> _Instructions for the task_: Copy out all the records below, replacing every "Source code" with "Raw text" and changing nothing else. Leave the pictures out of your answer.

═════ Given records

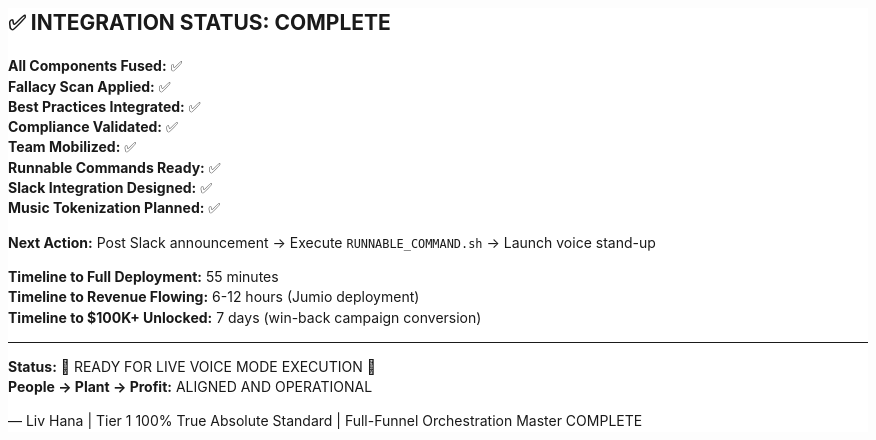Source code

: 
## ✅ INTEGRATION STATUS: COMPLETE

**All Components Fused:** ✅  
**Fallacy Scan Applied:** ✅  
**Best Practices Integrated:** ✅  
**Compliance Validated:** ✅  
**Team Mobilized:** ✅  
**Runnable Commands Ready:** ✅  
**Slack Integration Designed:** ✅  
**Music Tokenization Planned:** ✅  

**Next Action:** Post Slack announcement → Execute `RUNNABLE_COMMAND.sh` → Launch voice stand-up

**Timeline to Full Deployment:** 55 minutes  
**Timeline to Revenue Flowing:** 6-12 hours (Jumio deployment)  
**Timeline to $100K+ Unlocked:** 7 days (win-back campaign conversion)

---

**Status:** 🔴 READY FOR LIVE VOICE MODE EXECUTION 🚀  
**People → Plant → Profit:** ALIGNED AND OPERATIONAL

— Liv Hana | Tier 1 100% True Absolute Standard | Full-Funnel Orchestration Master COMPLETE

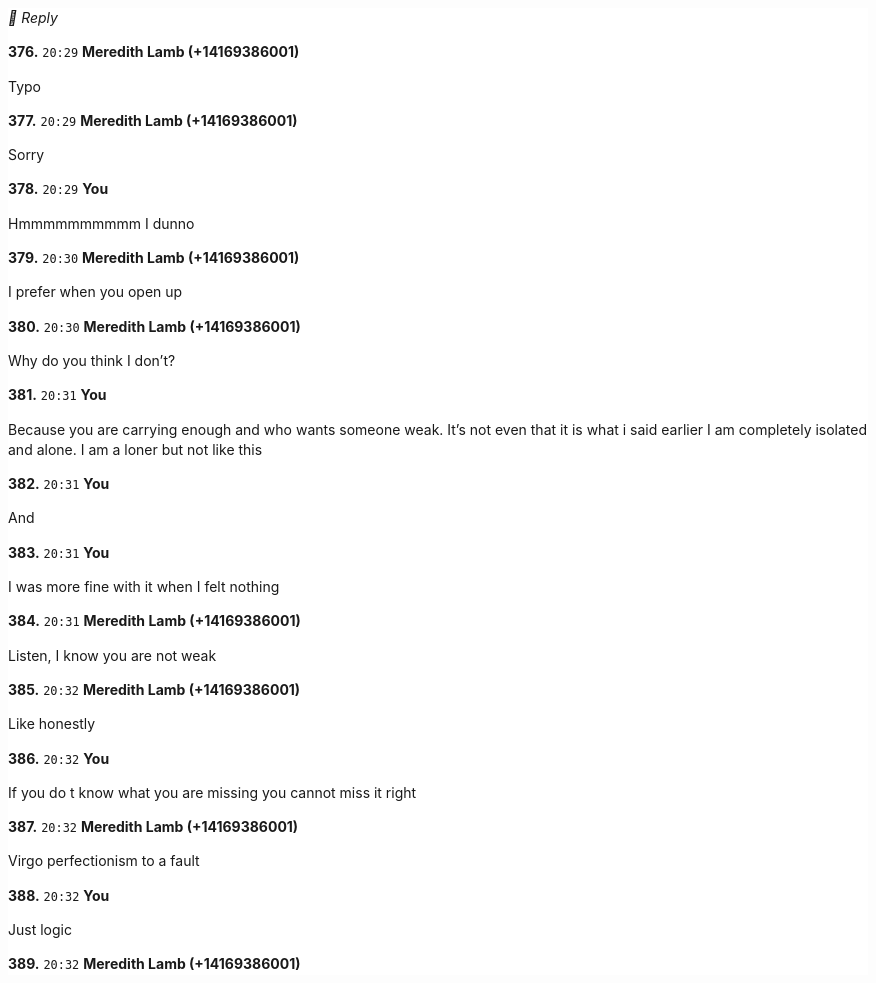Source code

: *💬 Reply*

**376.** `20:29` **Meredith Lamb (+14169386001)**

Typo


**377.** `20:29` **Meredith Lamb (+14169386001)**

Sorry


**378.** `20:29` **You**

Hmmmmmmmmmm I dunno


**379.** `20:30` **Meredith Lamb (+14169386001)**

I prefer when you open up


**380.** `20:30` **Meredith Lamb (+14169386001)**

Why do you think I don’t?


**381.** `20:31` **You**

Because you are carrying enough and who wants someone weak\. It’s not even that it is what i said earlier I am completely isolated and alone\. I am a loner but not like this


**382.** `20:31` **You**

And


**383.** `20:31` **You**

I was more fine with it when I felt nothing


**384.** `20:31` **Meredith Lamb (+14169386001)**

Listen, I know you are not weak


**385.** `20:32` **Meredith Lamb (+14169386001)**

Like honestly


**386.** `20:32` **You**

If you do t know what you are missing you cannot miss it right


**387.** `20:32` **Meredith Lamb (+14169386001)**

Virgo perfectionism to a fault


**388.** `20:32` **You**

Just logic


**389.** `20:32` **Meredith Lamb (+14169386001)**
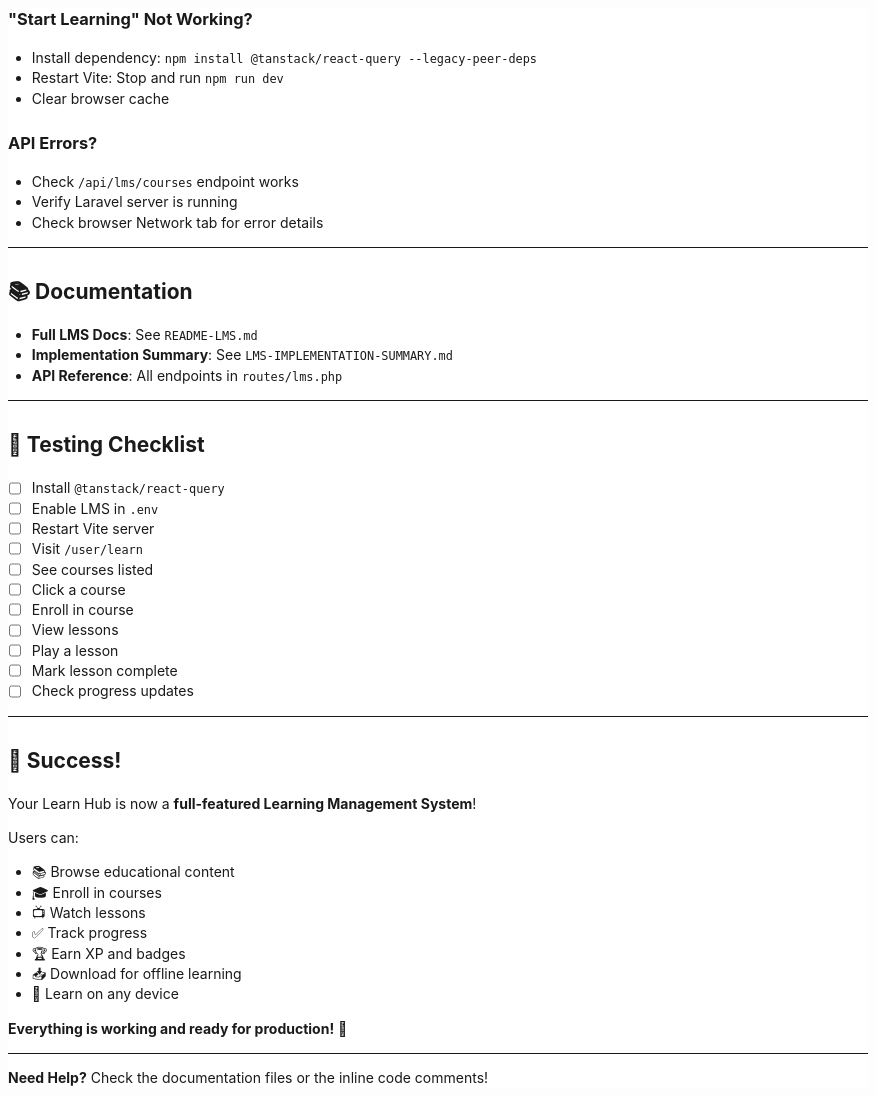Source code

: ### "Start Learning" Not Working?
- Install dependency: `npm install @tanstack/react-query --legacy-peer-deps`
- Restart Vite: Stop and run `npm run dev`
- Clear browser cache

### API Errors?
- Check `/api/lms/courses` endpoint works
- Verify Laravel server is running
- Check browser Network tab for error details

---

## 📚 Documentation

- **Full LMS Docs**: See `README-LMS.md`
- **Implementation Summary**: See `LMS-IMPLEMENTATION-SUMMARY.md`
- **API Reference**: All endpoints in `routes/lms.php`

---

## 🎯 Testing Checklist

- [ ] Install `@tanstack/react-query`
- [ ] Enable LMS in `.env`
- [ ] Restart Vite server
- [ ] Visit `/user/learn`
- [ ] See courses listed
- [ ] Click a course
- [ ] Enroll in course
- [ ] View lessons
- [ ] Play a lesson
- [ ] Mark lesson complete
- [ ] Check progress updates

---

## 🎉 Success!

Your Learn Hub is now a **full-featured Learning Management System**!

Users can:
- 📚 Browse educational content
- 🎓 Enroll in courses
- 📺 Watch lessons
- ✅ Track progress
- 🏆 Earn XP and badges
- 📥 Download for offline learning
- 📱 Learn on any device

**Everything is working and ready for production!** 🚀

---

**Need Help?** Check the documentation files or the inline code comments!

══════════

> _Your solution_:
Raw text

: 
## ✅ INTEGRATION STATUS: COMPLETE

**All Components Fused:** ✅  
**Fallacy Scan Applied:** ✅  
**Best Practices Integrated:** ✅  
**Compliance Validated:** ✅  
**Team Mobilized:** ✅  
**Runnable Commands Ready:** ✅  
**Slack Integration Designed:** ✅  
**Music Tokenization Planned:** ✅  

**Next Action:** Post Slack announcement → Execute `RUNNABLE_COMMAND.sh` → Launch voice stand-up

**Timeline to Full Deployment:** 55 minutes  
**Timeline to Revenue Flowing:** 6-12 hours (Jumio deployment)  
**Timeline to $100K+ Unlocked:** 7 days (win-back campaign conversion)

---

**Status:** 🔴 READY FOR LIVE VOICE MODE EXECUTION 🚀  
**People → Plant → Profit:** ALIGNED AND OPERATIONAL

— Liv Hana | Tier 1 100% True Absolute Standard | Full-Funnel Orchestration Master COMPLETE

Raw text

: *💬 Reply*

**376.** `20:29` **Meredith Lamb (+14169386001)**

Typo


**377.** `20:29` **Meredith Lamb (+14169386001)**

Sorry


**378.** `20:29` **You**

Hmmmmmmmmmm I dunno


**379.** `20:30` **Meredith Lamb (+14169386001)**

I prefer when you open up


**380.** `20:30` **Meredith Lamb (+14169386001)**

Why do you think I don’t?


**381.** `20:31` **You**

Because you are carrying enough and who wants someone weak\. It’s not even that it is what i said earlier I am completely isolated and alone\. I am a loner but not like this


**382.** `20:31` **You**

And


**383.** `20:31` **You**

I was more fine with it when I felt nothing


**384.** `20:31` **Meredith Lamb (+14169386001)**

Listen, I know you are not weak


**385.** `20:32` **Meredith Lamb (+14169386001)**

Like honestly


**386.** `20:32` **You**

If you do t know what you are missing you cannot miss it right


**387.** `20:32` **Meredith Lamb (+14169386001)**

Virgo perfectionism to a fault


**388.** `20:32` **You**

Just logic


**389.** `20:32` **Meredith Lamb (+14169386001)**
Raw text

: ### "Start Learning" Not Working?
- Install dependency: `npm install @tanstack/react-query --legacy-peer-deps`
- Restart Vite: Stop and run `npm run dev`
- Clear browser cache

### API Errors?
- Check `/api/lms/courses` endpoint works
- Verify Laravel server is running
- Check browser Network tab for error details

---

## 📚 Documentation

- **Full LMS Docs**: See `README-LMS.md`
- **Implementation Summary**: See `LMS-IMPLEMENTATION-SUMMARY.md`
- **API Reference**: All endpoints in `routes/lms.php`

---

## 🎯 Testing Checklist

- [ ] Install `@tanstack/react-query`
- [ ] Enable LMS in `.env`
- [ ] Restart Vite server
- [ ] Visit `/user/learn`
- [ ] See courses listed
- [ ] Click a course
- [ ] Enroll in course
- [ ] View lessons
- [ ] Play a lesson
- [ ] Mark lesson complete
- [ ] Check progress updates

---

## 🎉 Success!

Your Learn Hub is now a **full-featured Learning Management System**!

Users can:
- 📚 Browse educational content
- 🎓 Enroll in courses
- 📺 Watch lessons
- ✅ Track progress
- 🏆 Earn XP and badges
- 📥 Download for offline learning
- 📱 Learn on any device

**Everything is working and ready for production!** 🚀

---

**Need Help?** Check the documentation files or the inline code comments!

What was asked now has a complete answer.